Mr Koh, who works as a consultant, said it was initially quite demoralising when they were rejected by pre-schools that said they could not accommodate their son as they did not have the necessary experience.

So it was a relief when ECDA was able to link the couple up with PCF Sparkletots and their inclusive education team, he said.

"They were very open to helping us, guiding us on our next steps and finding the right school for us. At the start, they even put in tactile ground (at the pre-school) just to try and accommodate Elliot's needs," Mr Koh said.

The textured surface helps to help those who are vision-impaired move around safely.

Mrs Koh, a public servant, added: "What we are very thankful for is that he gets to enjoy and learn in the same space, and do the same things, as other children."

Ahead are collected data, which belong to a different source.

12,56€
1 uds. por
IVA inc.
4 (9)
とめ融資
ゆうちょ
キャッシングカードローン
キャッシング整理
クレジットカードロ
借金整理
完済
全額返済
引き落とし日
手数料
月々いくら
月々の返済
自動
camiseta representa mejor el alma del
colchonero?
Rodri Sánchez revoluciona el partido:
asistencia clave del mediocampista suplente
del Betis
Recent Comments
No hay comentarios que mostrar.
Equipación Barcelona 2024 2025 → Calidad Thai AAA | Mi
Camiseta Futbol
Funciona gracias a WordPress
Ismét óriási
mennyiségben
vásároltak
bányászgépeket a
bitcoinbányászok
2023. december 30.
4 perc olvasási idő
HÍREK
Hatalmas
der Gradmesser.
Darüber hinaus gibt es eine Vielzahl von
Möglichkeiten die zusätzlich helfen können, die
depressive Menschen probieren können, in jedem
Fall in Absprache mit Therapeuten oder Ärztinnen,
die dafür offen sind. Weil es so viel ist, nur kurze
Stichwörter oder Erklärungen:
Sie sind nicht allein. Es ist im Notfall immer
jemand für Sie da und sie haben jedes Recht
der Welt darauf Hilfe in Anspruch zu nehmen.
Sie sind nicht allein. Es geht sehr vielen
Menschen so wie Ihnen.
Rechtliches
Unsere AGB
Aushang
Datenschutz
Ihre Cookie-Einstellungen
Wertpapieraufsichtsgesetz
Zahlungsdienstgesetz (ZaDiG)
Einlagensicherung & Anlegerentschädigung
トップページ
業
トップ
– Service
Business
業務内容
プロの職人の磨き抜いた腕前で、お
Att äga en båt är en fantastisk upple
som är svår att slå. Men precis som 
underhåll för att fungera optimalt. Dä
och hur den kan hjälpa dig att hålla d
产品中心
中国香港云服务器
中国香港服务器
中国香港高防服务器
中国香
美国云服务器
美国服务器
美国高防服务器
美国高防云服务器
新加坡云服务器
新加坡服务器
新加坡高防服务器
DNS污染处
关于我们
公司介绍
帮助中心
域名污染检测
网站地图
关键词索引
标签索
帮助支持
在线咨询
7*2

The Koh family was among more than 1,000 people who were at the Singapore Zoo on Sunday for PCF's annual Family Day. The event was held for the first time since the Covid-19 pandemic struck in 2020.

A child giving a presentation on the Komodo dragon during PCF's Family Day 2022. ST PHOTO: KEVIN LIM

At the event, Deputy Prime Minister Lawrence Wong, who helmed PCF from 2016 until June this year, cited Elliot's case as an example of how PCF has been a champion for inclusivity, and a forerunner in terms of innovation and service delivery.

Mr Wong said to laughter from the audience: "I too am a PCF graduate and alumnus... Maybe in time to come, I will also enrol for PCF eldercare. Then, at the start of my life and at the end of my life, I know that PCF will always be there for me."